[Directions] Which of the lines below contain the string "pixel"? Pull each one out of the data.

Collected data

********************

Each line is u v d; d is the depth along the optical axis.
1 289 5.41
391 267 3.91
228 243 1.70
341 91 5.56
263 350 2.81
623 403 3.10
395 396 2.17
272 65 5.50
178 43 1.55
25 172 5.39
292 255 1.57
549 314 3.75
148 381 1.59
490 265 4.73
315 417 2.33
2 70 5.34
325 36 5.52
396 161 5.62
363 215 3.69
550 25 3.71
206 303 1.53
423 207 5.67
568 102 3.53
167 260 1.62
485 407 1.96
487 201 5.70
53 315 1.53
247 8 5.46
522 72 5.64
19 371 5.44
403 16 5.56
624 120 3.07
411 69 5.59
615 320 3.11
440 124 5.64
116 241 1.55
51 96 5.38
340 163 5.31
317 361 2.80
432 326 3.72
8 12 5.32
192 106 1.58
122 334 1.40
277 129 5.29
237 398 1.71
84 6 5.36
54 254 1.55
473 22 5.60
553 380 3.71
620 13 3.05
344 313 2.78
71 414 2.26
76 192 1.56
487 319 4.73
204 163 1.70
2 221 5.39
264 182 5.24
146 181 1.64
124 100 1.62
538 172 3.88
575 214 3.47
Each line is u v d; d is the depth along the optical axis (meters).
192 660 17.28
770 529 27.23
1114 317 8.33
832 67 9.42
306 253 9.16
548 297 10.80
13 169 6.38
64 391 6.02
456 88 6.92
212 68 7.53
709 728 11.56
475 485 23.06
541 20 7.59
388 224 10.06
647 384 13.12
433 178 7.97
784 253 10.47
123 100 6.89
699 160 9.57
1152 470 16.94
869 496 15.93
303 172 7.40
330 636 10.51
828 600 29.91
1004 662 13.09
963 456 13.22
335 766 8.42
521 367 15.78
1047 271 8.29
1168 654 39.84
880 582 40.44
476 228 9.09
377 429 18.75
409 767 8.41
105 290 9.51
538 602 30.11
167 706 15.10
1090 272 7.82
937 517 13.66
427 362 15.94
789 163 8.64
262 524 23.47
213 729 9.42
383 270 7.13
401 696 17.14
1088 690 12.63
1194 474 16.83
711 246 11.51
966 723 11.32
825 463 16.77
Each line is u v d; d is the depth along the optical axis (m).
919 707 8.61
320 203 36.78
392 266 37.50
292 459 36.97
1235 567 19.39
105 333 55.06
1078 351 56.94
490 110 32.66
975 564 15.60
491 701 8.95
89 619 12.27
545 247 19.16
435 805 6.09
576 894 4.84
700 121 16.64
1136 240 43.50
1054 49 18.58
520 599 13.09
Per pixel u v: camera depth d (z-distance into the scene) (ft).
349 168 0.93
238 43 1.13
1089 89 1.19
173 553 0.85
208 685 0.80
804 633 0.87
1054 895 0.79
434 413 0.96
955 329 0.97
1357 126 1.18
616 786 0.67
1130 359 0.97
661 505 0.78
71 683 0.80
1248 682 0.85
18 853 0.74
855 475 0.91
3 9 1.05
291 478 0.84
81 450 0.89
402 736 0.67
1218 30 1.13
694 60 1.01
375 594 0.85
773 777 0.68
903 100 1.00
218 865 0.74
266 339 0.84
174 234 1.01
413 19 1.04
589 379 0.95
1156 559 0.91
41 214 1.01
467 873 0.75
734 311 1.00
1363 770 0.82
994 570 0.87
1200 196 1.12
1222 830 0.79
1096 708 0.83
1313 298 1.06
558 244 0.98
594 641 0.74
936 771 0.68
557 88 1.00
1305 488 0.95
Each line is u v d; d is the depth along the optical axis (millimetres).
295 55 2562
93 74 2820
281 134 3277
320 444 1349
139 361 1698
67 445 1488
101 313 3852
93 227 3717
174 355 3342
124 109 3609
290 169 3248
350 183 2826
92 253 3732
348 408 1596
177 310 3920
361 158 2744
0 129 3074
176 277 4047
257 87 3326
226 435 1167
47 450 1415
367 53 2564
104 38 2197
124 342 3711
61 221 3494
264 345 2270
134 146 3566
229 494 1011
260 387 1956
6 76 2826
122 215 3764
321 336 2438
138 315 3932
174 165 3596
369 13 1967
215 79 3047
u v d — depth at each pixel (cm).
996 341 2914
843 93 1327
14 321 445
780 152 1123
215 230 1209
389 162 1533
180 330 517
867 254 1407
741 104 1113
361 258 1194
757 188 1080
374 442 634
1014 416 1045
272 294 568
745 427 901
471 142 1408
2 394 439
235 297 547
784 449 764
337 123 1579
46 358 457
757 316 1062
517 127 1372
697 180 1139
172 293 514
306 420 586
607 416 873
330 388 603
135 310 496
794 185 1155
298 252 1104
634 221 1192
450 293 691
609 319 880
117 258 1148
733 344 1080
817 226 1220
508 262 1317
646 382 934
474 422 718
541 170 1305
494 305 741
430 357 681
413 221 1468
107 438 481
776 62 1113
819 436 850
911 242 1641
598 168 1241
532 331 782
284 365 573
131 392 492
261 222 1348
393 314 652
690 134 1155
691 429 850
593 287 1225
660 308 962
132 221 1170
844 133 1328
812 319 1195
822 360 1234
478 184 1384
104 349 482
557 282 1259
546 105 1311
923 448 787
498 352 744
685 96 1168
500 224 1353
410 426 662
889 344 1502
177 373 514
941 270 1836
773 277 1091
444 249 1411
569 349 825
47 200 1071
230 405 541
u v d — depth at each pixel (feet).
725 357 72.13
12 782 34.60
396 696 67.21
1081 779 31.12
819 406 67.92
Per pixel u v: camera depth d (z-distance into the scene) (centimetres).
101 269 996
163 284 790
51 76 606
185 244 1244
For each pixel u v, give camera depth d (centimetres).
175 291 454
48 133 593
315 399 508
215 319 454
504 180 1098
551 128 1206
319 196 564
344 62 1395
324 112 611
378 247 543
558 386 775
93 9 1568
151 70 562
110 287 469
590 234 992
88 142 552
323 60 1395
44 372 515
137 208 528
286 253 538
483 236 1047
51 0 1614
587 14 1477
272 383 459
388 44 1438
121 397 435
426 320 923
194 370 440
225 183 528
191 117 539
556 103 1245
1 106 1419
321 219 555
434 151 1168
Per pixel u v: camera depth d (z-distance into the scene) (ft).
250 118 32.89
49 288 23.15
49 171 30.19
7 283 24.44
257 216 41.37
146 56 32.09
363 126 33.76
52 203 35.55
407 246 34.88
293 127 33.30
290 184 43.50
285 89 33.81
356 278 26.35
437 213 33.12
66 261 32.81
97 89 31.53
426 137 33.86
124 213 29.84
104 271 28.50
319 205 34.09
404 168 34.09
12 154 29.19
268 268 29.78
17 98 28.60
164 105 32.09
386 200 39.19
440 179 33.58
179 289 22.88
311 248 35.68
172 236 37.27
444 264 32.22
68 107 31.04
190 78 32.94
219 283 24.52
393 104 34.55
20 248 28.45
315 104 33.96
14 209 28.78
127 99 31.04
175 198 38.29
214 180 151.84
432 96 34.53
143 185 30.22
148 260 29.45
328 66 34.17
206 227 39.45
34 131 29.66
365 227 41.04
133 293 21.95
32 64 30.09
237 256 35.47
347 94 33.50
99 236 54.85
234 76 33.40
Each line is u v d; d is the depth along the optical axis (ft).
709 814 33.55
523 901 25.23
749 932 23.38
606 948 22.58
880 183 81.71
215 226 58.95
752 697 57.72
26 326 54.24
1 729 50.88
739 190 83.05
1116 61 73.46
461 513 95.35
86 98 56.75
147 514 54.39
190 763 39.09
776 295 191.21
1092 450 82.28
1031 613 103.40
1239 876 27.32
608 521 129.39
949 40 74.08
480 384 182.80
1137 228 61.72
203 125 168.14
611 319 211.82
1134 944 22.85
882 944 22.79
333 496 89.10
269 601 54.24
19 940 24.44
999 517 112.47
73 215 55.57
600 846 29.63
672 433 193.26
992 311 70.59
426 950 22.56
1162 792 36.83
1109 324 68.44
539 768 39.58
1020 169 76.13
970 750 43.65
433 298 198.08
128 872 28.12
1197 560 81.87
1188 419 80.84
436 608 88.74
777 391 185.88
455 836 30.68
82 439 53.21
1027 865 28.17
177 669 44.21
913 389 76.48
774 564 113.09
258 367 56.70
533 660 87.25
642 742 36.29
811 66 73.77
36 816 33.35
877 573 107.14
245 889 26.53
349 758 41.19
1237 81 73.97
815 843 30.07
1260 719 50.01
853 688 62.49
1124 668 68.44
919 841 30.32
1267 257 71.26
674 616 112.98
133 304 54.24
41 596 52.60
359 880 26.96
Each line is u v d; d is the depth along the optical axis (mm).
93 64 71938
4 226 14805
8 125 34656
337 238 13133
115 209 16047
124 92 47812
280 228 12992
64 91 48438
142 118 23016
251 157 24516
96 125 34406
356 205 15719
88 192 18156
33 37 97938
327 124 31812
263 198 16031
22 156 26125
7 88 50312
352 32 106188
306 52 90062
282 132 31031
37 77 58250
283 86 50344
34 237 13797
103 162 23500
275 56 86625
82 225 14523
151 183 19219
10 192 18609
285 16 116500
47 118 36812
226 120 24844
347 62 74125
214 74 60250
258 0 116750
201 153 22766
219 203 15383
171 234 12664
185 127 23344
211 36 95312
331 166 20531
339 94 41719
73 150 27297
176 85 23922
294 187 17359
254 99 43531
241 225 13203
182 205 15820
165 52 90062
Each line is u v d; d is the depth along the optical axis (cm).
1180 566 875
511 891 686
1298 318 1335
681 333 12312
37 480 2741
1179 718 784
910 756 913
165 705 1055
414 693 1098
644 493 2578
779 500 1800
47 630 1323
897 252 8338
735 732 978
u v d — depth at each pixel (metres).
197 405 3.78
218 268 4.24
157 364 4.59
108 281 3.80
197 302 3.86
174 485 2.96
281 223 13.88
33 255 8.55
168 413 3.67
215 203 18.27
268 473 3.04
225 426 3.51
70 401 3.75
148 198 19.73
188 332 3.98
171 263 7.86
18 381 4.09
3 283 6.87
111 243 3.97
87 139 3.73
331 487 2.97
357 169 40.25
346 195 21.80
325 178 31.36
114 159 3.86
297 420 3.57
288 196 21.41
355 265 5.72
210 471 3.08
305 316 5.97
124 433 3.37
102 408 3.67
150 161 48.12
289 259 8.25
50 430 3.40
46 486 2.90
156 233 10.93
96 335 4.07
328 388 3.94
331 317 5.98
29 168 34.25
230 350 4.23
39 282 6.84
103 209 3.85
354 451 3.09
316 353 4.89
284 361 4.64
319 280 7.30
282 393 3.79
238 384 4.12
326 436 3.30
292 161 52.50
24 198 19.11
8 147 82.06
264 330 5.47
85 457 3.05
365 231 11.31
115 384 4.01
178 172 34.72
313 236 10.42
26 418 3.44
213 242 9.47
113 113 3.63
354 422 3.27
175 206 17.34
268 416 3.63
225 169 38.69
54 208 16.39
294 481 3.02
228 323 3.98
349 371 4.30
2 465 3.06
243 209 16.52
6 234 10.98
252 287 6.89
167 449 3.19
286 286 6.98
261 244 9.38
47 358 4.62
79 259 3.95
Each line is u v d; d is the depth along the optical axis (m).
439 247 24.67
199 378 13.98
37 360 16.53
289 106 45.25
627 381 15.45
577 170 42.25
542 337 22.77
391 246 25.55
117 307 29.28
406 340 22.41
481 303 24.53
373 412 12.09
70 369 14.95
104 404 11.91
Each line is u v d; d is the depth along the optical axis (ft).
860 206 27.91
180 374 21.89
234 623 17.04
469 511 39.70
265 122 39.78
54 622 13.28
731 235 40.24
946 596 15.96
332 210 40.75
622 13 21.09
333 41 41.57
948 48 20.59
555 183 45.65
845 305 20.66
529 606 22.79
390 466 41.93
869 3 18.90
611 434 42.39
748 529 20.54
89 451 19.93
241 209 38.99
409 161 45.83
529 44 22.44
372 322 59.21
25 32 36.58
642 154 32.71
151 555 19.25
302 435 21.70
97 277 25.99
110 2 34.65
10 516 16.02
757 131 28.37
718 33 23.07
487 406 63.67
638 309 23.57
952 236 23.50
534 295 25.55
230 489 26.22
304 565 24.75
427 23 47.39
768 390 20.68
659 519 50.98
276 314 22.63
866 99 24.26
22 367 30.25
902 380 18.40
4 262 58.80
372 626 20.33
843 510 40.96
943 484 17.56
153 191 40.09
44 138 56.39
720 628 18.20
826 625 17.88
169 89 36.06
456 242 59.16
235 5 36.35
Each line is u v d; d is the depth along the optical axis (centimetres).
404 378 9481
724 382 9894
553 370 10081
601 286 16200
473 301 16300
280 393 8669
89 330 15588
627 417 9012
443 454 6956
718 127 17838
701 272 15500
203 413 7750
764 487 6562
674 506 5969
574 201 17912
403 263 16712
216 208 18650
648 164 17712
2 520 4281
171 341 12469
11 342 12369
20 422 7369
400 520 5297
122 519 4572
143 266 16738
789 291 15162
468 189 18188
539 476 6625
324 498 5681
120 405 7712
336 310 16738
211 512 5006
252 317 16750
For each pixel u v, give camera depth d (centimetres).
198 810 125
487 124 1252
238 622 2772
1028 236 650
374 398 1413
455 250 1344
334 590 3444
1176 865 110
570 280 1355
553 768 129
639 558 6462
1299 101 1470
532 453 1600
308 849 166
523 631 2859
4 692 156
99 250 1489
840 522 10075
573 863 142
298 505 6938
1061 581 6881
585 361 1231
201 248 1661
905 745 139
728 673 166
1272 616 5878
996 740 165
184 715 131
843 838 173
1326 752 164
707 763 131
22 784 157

********************

[Task solution]
Per pixel u v: camera depth d (z-distance into the scene) (ft).
u v d — depth at each pixel (cm).
u v d — depth at each pixel (feet).
Per pixel u v: camera depth d (z-distance into the scene) (centimetres).
For each pixel u v, give camera depth d (centimetres).
Per pixel u v: camera depth d (z-distance into the scene) (ft).
u v d — depth at each pixel (metres).
For each pixel u v, give camera depth d (centimetres).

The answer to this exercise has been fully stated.